Skroupa: If a formal resilience program is in place, how can using ERM principles increase the effectiveness of that program?

Loyear: Formal resilience programs are even better, of course. Any time executives give thought to the concepts of risk management and making the enterprise more nimble and better adapted to deal with risk and change, they are automatically making themselves more flexible and better prepared. It’s a virtuous cycle that having a formal program steadily improves by having regular, documented reviews of the overall enterprise risk environment.

If you are working with a formal ERM program, even better, because you will be revisiting the topics in a measured way and ensuring you keep focus on that goal of always being aware of the risk situation. Risk management helps you also by giving you the opportunity to also revisit your tolerance levels to see if they have changed as the risk environment evolves.


Skroupa: What should executives and boards be asking about and be expecting to see from a resilience program that is managed through ERM principles?

Loyear: There are two places where executives and boards need to ensure they are getting what they need in a resilience program managed with ERM principles. The first is program development; the second is ongoing management.

Initially, in program development, the resilience program leader must be intimately familiar with the entire enterprise; needs to partner closely with all of the business leaders; needs to understand what the overall business mission and goals are; and needs to be able to communicate well enough and work well enough across all lines of business to determine the assets, programs, processes, and functions that are critical to ensuring the resilience of the organization in the face of risk and change.
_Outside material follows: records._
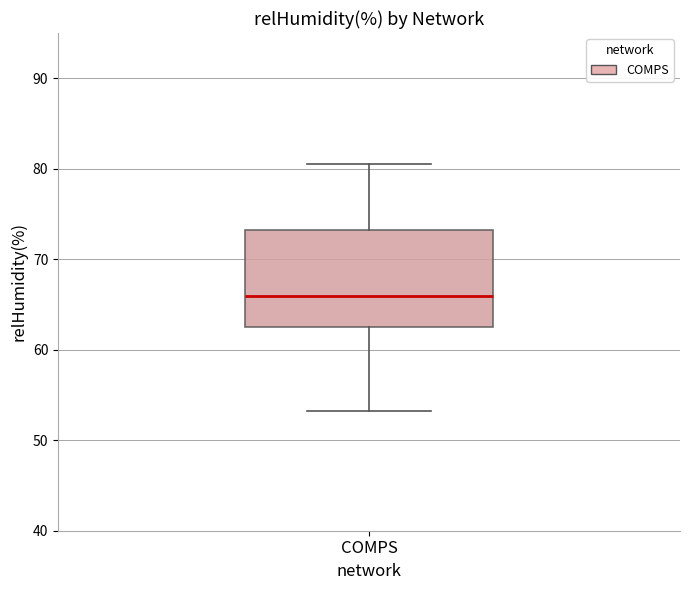

Transcribe this box plot: give where the median line is, the range the box spans, and where the two whiskers end, as read against the y-axis. The values are not printed on the chart, so give them approximately, as read against the axis.

median 66, box 63 to 73, whiskers 53 to 81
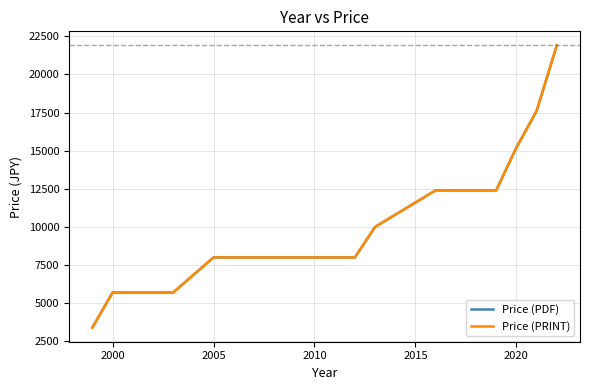

Does the chart have visible grid lines?

Yes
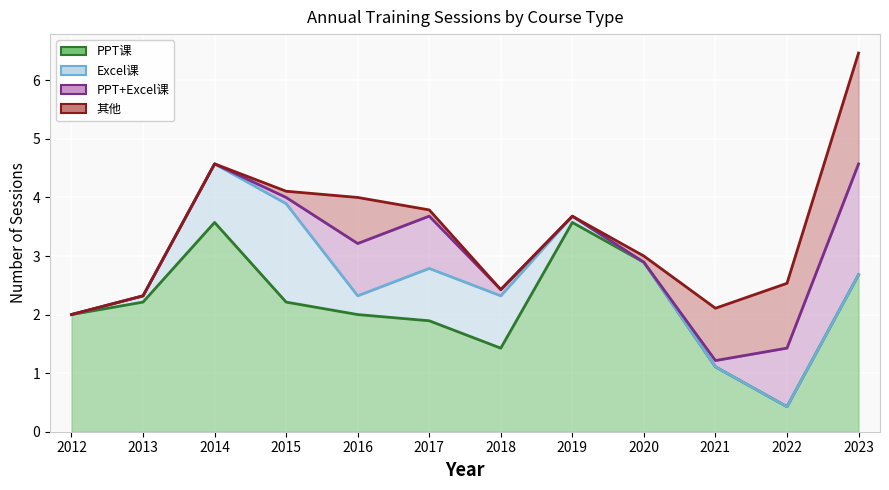

Does the chart display data point markers on the line(s)?

No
That foundation of awareness and strategic partnership across the enterprise is the bedrock of what executives need to look for in the person developing the risk-based resilience program. ERM cannot be done in a vacuum. It’s not the job of the risk manager to decide alone what’s important, what’s not, and what risks need to be treated or can be accepted. That can only be decided by business leadership—the real “owners” of risk. The attitude of the risk manager, of knowing that the role of managing risk is in ensuring the business can make educated risk decisions on tolerance and response, and knowing the role is not in forcing the business to eliminate risk just because it exists, is paramount. I could talk for hours on how critical this is, but this is meant to be a short interview.

Once a resilience program is up and running within the tolerances set by the business, executives need to look for two things. First, regular reporting to executives and the board on whether risks are being managed within the set tolerances. This is not a lengthy or involved report. Many risk managers want to prove their usefulness by overwhelming leadership with registries of hundreds of risks they are tracking and mitigating. That’s not useful for senior leadership. Pick five to ten of the critical risks, make sure the executives agree on the tolerance, and regularly report if those tolerances are still “in the green” or if circumstances might be pushing against tolerance and need to be adjusted.

The second thing to look for from an executive level is regular risk forecasts. What are the new risks on the horizon? Do they need to be examined? Do they need to be treated? Most of all, do they need to be added to the top five to ten risks that are reported on regularly?

From an executive and board perspective, that’s really all to look for. The ERM program will, of course, have much more going on at the operational level, but those details can be left to a competent risk team and their strategic partners in the business. The board needs the big picture. The key risks and their status plus risk horizon. Those things will enable the enterprise to understand the business risk environment and to respond resiliently when any of those identified risks—or even surprise risks—appear and impact the organization they are responsible for.
Christopher P. Skroupa is the founder and CEO of Skytop Strategies, a global organizer of conferences.